Le barche erano sbagliate, troppo tenere alla tela, e come succede spesso, pur rimaneggiate (Smeralda cambiò la chiglia ma in due anni di attività non si selezionò né per la Sardinia né per l’Admiral a dispetto dei budget e degli equipaggi stellari, Gary Weisman in testa, al timone, per dirne uno solo).
Solo la presenza di John Bertrand, l’australiano non l’americano, per il mondiale Two Tonner del 1982 permise di raggiungere un onorevole secondo posto perdendo il primo gli ultimi cento metri dell’ultima regata!
Da lì iniziò il rapidissimo declino di Peterson che nel giro di pochi anni non firmò più una sola barca da regata, tanto per dire com’è durissima la carriera di un architetto navale!
Fu come canto del cigno risollevato solo dalla Coppa America di anni passati.
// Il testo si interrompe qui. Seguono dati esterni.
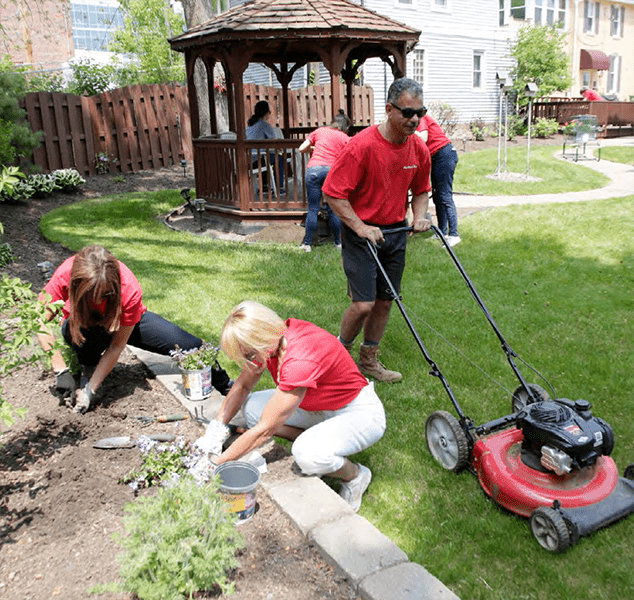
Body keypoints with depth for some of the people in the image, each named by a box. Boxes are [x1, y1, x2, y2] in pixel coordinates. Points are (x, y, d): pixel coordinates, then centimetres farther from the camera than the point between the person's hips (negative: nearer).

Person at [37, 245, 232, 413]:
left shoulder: (129, 290, -37)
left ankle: (222, 384, 20)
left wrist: (91, 388, -32)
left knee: (192, 347, -12)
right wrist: (61, 371, -34)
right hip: (81, 323, 0)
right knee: (82, 331, -41)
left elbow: (117, 345, -28)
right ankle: (88, 369, -6)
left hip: (125, 323, 0)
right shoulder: (64, 277, -36)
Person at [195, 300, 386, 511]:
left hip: (361, 414, -8)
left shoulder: (301, 360, -36)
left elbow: (264, 430, -29)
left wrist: (216, 463, -20)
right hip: (319, 406, 8)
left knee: (308, 454, -35)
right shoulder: (272, 336, -13)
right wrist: (216, 429, -9)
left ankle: (355, 475, -3)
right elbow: (242, 386, 3)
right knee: (251, 407, -5)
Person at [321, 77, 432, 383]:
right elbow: (333, 192, -16)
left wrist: (419, 217, -1)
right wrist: (360, 227, -21)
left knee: (384, 301, 11)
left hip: (396, 232, 6)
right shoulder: (362, 145, -19)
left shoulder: (419, 150, 1)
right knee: (363, 304, -10)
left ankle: (368, 360, 28)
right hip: (362, 233, -6)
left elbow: (420, 190, 17)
Smeralda ebbe anche un triste destino: fu posta sotto sequestro a Cowes in quanto il proprietario di allora (che l’aveva acquisita dallo Y.C.C.S. che se ne liberò in quanto il programma suo di Coppa America con ‘Azzurra’ aveva tolto ogni interesse su quella ‘piccola’ barca), credo un portoghese, non saldò i debiti col locale cantiere.
In alcune di queste foto, notiamo un autopilota alla ruota del timone, cosa ovviamente recente, ma il design e la verniciatura, pur sbiaditi, sono quelli originali del tempo che fu!
Una nota tecnica: la scotta della randa fatta a W rovescia, tipico circuito in auge allo IOR, che ha molti vantaggi e sorprende che tutti l’abbiano dimenticato.